Though the Miami location is slightly rundown and in a neighborhood sketchy enough that someone is hired to keep an eye on customers' cars, the Hollywood location is shiny and clean. Beyond a glass door is a modest, dark space, with white and gray walls, one of them adorned with black-and-white pictures of everyday life in Thailand. The front half of the room is flanked by forest-green banquettes surrounding pale oak tables that gave a distinctly Asian feel. In between were two similar tables matched with short black-topped stools. An L-shaped bar with only four seats offered a view of two chefs in the open kitchen, quietly working away. On two separate weeknight visits, the dining room was full, but the pair, separated in age by at least four decades, amazingly pumped out dishes from a long menu.
On that menu: everything from soups to curries to stir fries. An entrée, crispy duck curry ($16.95), came with half of a boneless duck perched on an orange-red coconut-milk-based sauce infused with the perfect mix of chili paste, fish sauce, sugar, and lemongrass.
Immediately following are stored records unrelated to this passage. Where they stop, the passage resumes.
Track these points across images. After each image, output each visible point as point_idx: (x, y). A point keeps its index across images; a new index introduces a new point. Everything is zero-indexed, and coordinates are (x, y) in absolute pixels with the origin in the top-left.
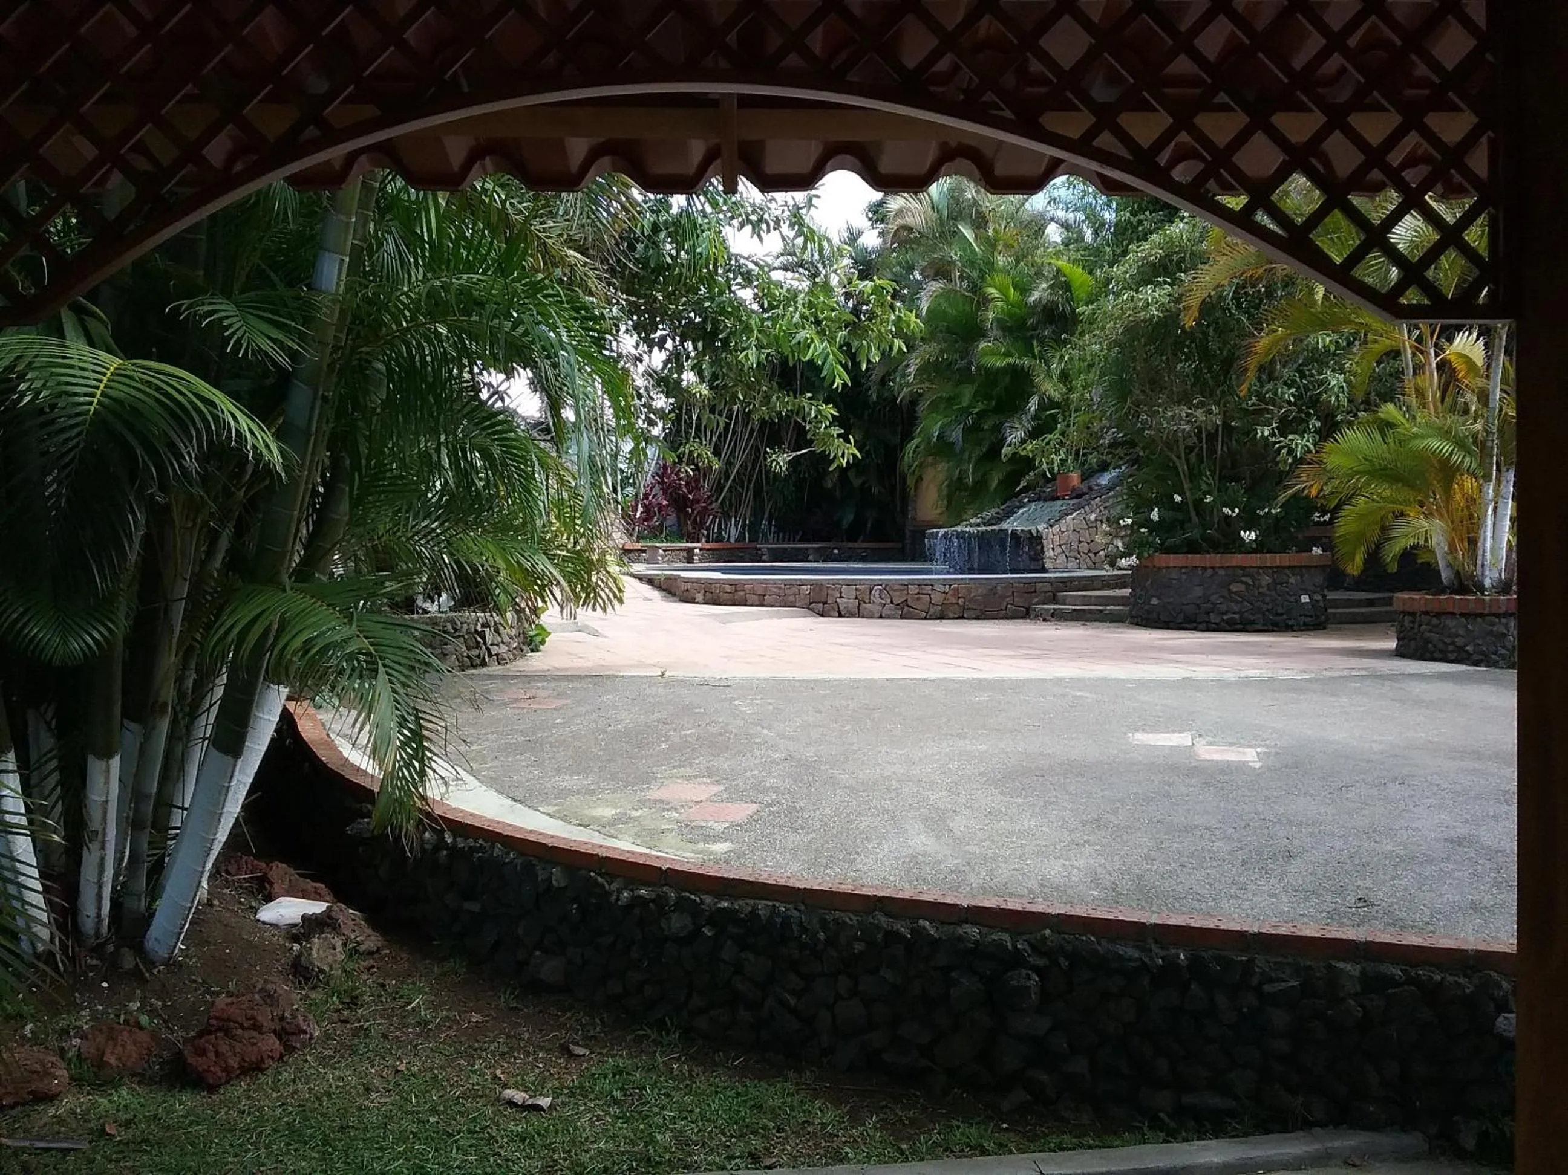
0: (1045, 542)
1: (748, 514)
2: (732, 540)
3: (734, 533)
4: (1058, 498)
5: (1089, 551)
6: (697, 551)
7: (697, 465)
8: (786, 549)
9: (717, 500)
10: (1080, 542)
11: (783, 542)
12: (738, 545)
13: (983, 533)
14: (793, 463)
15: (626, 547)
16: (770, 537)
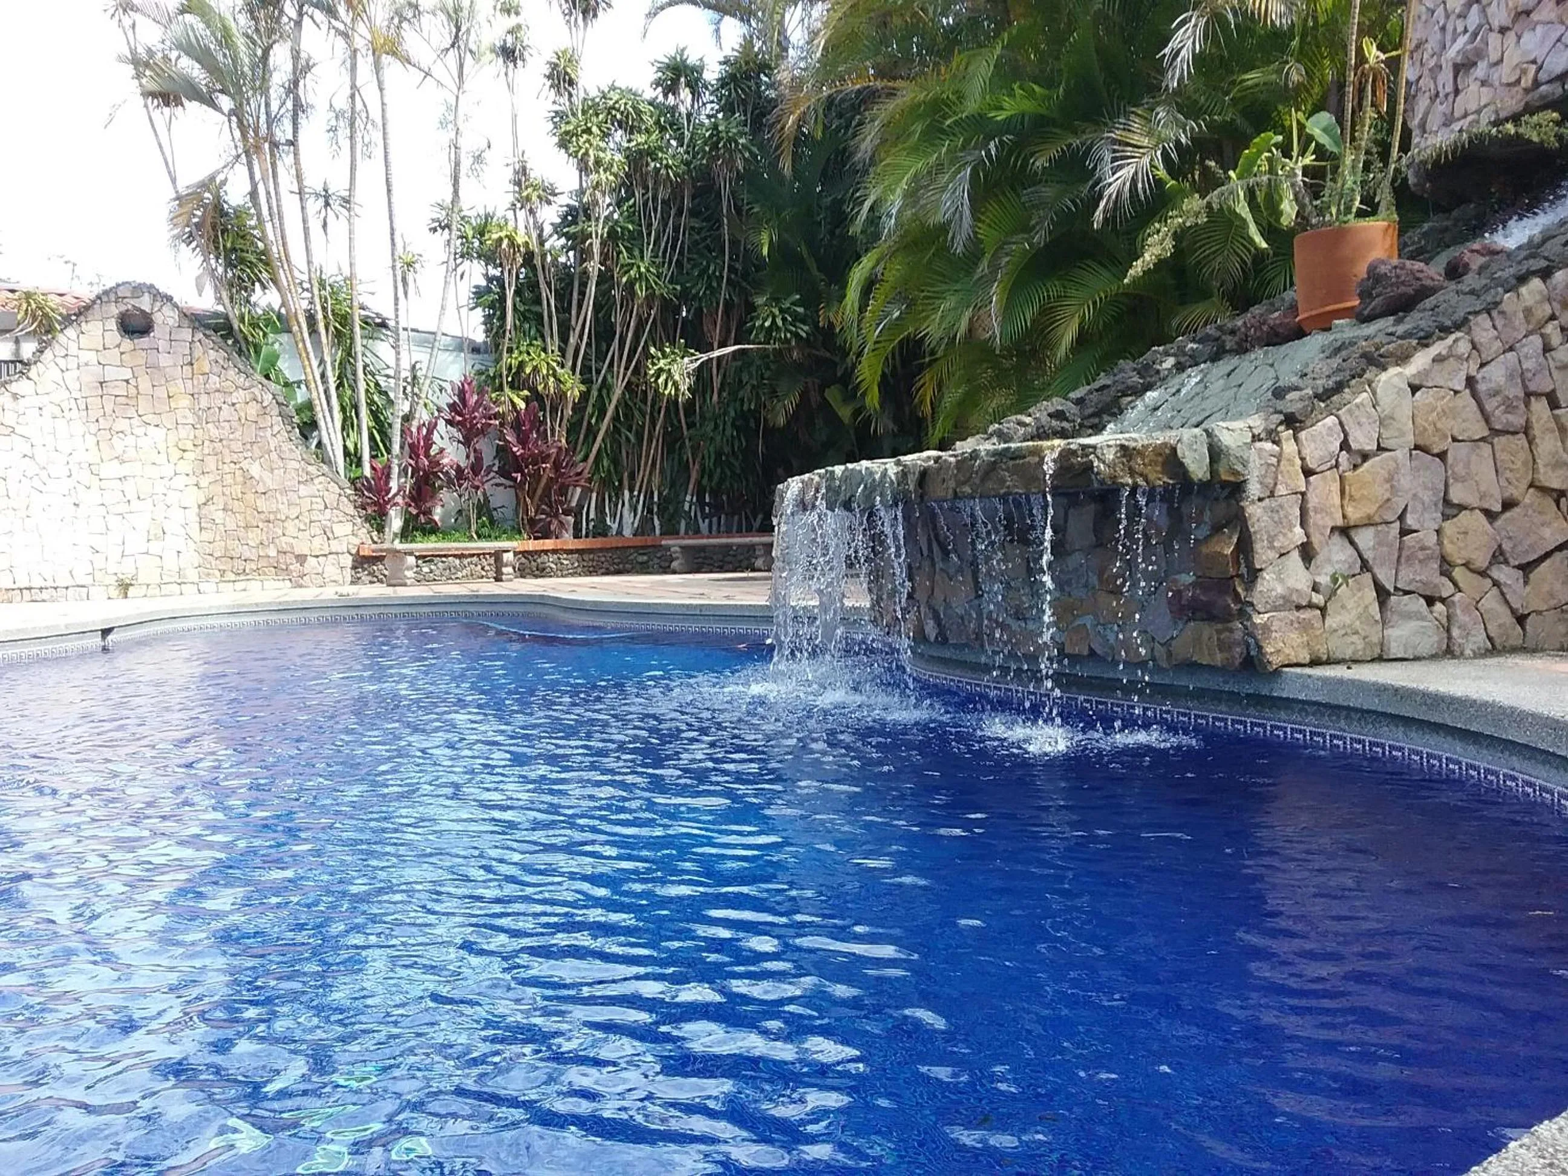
0: (1255, 512)
1: (656, 480)
2: (627, 532)
3: (630, 521)
4: (1299, 333)
5: (1499, 556)
6: (508, 557)
7: (533, 390)
8: (729, 546)
9: (585, 459)
10: (1450, 509)
11: (729, 533)
12: (639, 541)
13: (924, 475)
14: (701, 374)
15: (365, 552)
16: (704, 526)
Despite being set atop a steaming bowl with eggplant, peppers, chunks of pineapple, red grapes, and peas, the duck skin was pleasantly crispy with a thin layer of fat separating the crunch from the duck's tender meat.
Emphasis, though, is on the appetizers. Nearly 30 of them took up the inside of the trifold menu. None was more than $8, and it would be easy to make a complete meal for two out of four or five well-picked options. Choices ranged from the aforementioned steak bites to a seaweed salad ($4.95) that was fresh, crunchy, and salty thanks to a hit of fish sauce.
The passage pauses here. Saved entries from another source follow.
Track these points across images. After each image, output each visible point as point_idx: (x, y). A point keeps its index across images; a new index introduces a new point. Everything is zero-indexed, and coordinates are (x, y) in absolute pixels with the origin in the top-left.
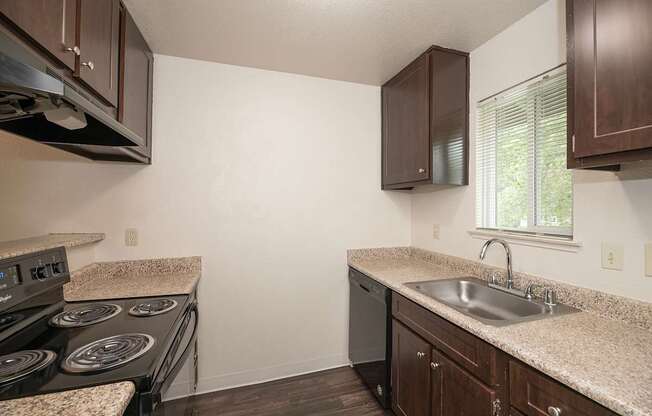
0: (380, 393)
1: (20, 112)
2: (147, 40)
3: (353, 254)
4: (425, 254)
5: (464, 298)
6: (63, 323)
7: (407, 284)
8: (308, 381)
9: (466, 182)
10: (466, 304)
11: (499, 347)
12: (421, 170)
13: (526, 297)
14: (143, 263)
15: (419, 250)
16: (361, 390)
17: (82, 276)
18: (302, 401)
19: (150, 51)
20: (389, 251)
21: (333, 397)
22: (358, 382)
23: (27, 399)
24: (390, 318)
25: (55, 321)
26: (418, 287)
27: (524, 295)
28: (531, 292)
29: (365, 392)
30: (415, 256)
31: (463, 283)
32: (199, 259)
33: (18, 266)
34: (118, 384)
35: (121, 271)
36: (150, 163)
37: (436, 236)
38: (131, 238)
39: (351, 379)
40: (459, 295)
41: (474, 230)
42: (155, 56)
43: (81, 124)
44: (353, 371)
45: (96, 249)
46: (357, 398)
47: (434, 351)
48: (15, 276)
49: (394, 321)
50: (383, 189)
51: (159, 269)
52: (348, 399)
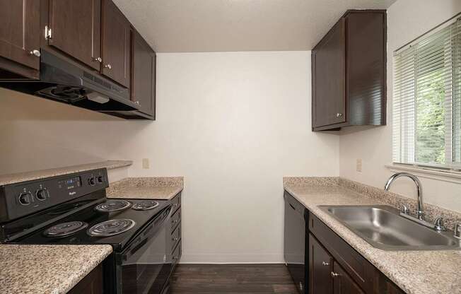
0: (301, 289)
1: (80, 96)
2: (151, 45)
3: (289, 181)
4: (349, 183)
5: (376, 223)
6: (101, 209)
7: (321, 207)
8: (252, 269)
9: (383, 122)
10: (378, 228)
11: (378, 268)
12: (338, 115)
13: (435, 229)
14: (151, 179)
15: (345, 180)
16: (290, 284)
17: (120, 185)
18: (244, 282)
19: (154, 52)
20: (319, 180)
21: (267, 284)
22: (289, 277)
23: (64, 246)
24: (308, 232)
25: (97, 208)
26: (329, 210)
27: (433, 226)
28: (441, 224)
29: (293, 286)
30: (342, 185)
31: (375, 210)
32: (182, 179)
33: (80, 177)
34: (104, 246)
35: (141, 183)
36: (155, 119)
37: (359, 169)
38: (146, 164)
39: (283, 274)
40: (372, 220)
41: (391, 165)
42: (157, 54)
43: (106, 100)
44: (286, 269)
45: (129, 169)
46: (286, 289)
47: (335, 263)
48: (78, 183)
49: (310, 235)
50: (313, 131)
51: (160, 183)
52: (278, 288)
Golden bags ($5.95), which we later learned were amped-up crab rangoons, came atop a squiggle of sweet chili sauce. Instead of imitation crab with too much cream cheese inside a fried, store-bought wonton like we've come to expect at Florida Chinese joints, Siam Rice offered half a dozen tender yet crispy fried pouches stuffed with toothsome chunks of chicken and shrimp, with just enough cream cheese to bind it all together.
Our only real disappointment was the shrimp shumai ($4.95). Inside each dumpling was a rubbery, shrimp-like filling wrapped with a translucent, textureless dough that made us suspect they could have come from an Asian grocer's freezer case. Yutap confirmed that they weren't made in-house but pointed out that his gyoza ($4.95), a pork and cabbage dumpling that is wildly popular in Japan, is. Our mistake.
A word of warning: Americanized as this place may be, spice is applied according to Thai standards. We requested medium on the beef salad ($7.50). What we got left our eyes and noses running.
Yutap, who noted he came to the States from Thailand about five years ago, readily says that the dishes on Siam Rice's menu are half-authentic and half-Americanized.
As a chef, he explains, "I can say nothing in America is the same as in Thailand because so many of the ingredients are so different. I just cook the food, and OK, I cook some more on the Thai side and cook some on the American side."
So the dishes taste good and are served in generous portions at a fair price and in a comfortable environment. What else can you ask for? Snob!